Далеко заполночь Михаил очнулся от треска полотна. Мичкин, сидя, отрывал от своей рубахи полосы. Связав и скрутив их, он продел жгут в кольцо, к которому крепилась цепь, и сладил петлю.

— Стой!.. — дернулся к Мичкину Михаил, но наткнулся на руку Зыряна.

— Не лезь, князь, — сказал Зырян. — Это ведь его выбор…

Мичкин слышал их голоса, звон цепей, но не обернулся. Он торопливо просунул голову в петлю и, встав на колени, повис в ней всей тяжестью тела. Они молча смотрели на последние судороги пермяка. А на рассвете Зырян заговорил с Михаилом.

— Прости меня, князь, если поймешь, — сказал он. — В Искорке я разговаривал с одним мальчишкой, московитом, который отбился от своих и оказался у нас. И так мне было легко указать ему дорогу… В общем, решил я предаться московитам…

Зырян привалился спиной к стене, словно отдыхал после тяжелой борьбы.
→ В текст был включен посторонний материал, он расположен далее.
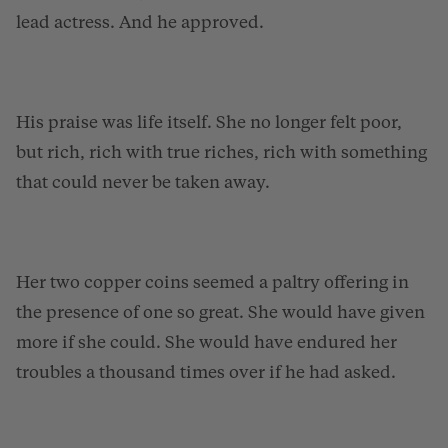
lead actress. And he approved.
His praise was life itself. She no longer felt poor,
but rich, rich with true riches, rich with something
that could never be taken away.
Her two copper coins seemed a paltry offering in
the presence of one so great. She would have given
more if she could. She would have endured her
troubles a thousand times over if he had asked.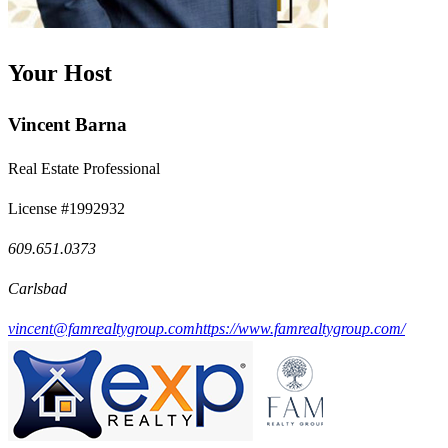
Your Host
Vincent Barna
Real Estate Professional
License #1992932
609.651.0373
Carlsbad
vincent@famrealtygroup.com
https://www.famrealtygroup.com/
— Страшно и стыдно погибнуть на колу… И рука на себя не поднимается… Нету во мне той былой силы, с которой я когда-то пошел на вогулов вместе с твоим братом и вором Васькой Скрябой… Не надо было мне тогда идти… Потерял я тогда родину, а больше уж, видать, не найти. Верил: станет мне новой родиной чердынская земля. Семь лет прослужил тебе честно, а на земле не удержался… Да… Если уж не родной земле, то без разницы, кому служить — Чердыни ли, Москве ли… Ты прости меня князь…


Венец пришел уже к вечеру, пьяный. Зыряна расковали, повели на волю. Венец приблизился к Мичкину, все еще стоящему в петле на коленях, глянул, шарахнулся в сторону и вдруг в досаде выхватил плеть и стегнул мертвеца.

— Ушел, сука! — рявкнул он.

Князь Михаил остался в подвале один.

Из окошка подземелья он видел черное небо Москвы. Никому, похоже, он не был нужен, никто им не интересовался, не приходил, кроме служек с объедками барского стола. Михаил целыми днями стоял у окошка, глядя на двор усадьбы. За ее оградой плотники разбирали Успенский собор — старый, деревянный, много раз горевший. На его месте великий князь хотел построить новый храм, каменный, во славу своего скорого брака. Михаил слышал разговоры дворовых и стражников. Ромейская царевна Софья, дочь Фомы Палеолога, ехала в Москву с кардиналом Антонием и толпой голодных греков. Ехала не спеша, все лето. Говорят, царевна одевалась страсть как пышно, любила затейливую роскошь и важность во всем, была умна, лицом ангельски прекрасна и толста, как корова.


Отсияла и осыпалась осень, зарядили дожди. Михаила ночами стала прохватывать стужа, от кандалов леденило ногу, и она пухла. Михаил простыл и гулко кашлял. «Если не вспомнят обо мне, к снегу помру», — равнодушно думал он. Все, что когда-то волновало его, заботило, беспокоило, отдалилось, казалось ненастоящим, как отражение в темной и неподвижной осенней воде.

Тогда великий князь и решил довести до конца дело с пермяком. На подворье въехал возок коробом с рындами на запятках. Холопы открыли дверку и на себе перетащили через лужу великого князя. В возке остался дожидаться монах в блестящей шелковой рясе — любимец великого князя иконописец Дионисий. Значит, Иван Васильевич не собирался задерживаться в подвале надолго.

Ему поставили резную скамеечку, накрытую ковром, он сел и велел слугам и рындам выйти. Одет Иван Васильевич был по-домашнему: в мягких сапожках, в татарских шароварах и татарском халате, засаленном и закапанном воском; на голове простенький колпачок, на плечах бобровая шуба, испачканная по полам в грязи. Великий князь долго и пристально разглядывал Михаила, молча стоявшего у стены. Михаил оброс — спутанные волосы свисали до плеч, нечесаная борода закрыла гайтан; лицо бледное, землистое; глаза запавшие, мутные; одежда рваная и сопревшая.

— Ну что, Ермолаич, — усмехнулся великий князь, — покумекаем, как нам дальше жить?

Михаил опустил голову.

— Сразу скажу, что долгих бесед не люблю. Или ты соглашаешься и все исполняешь, как велю, или голову снимаешь. Топоры у меня готовы, а вина всегда найдется.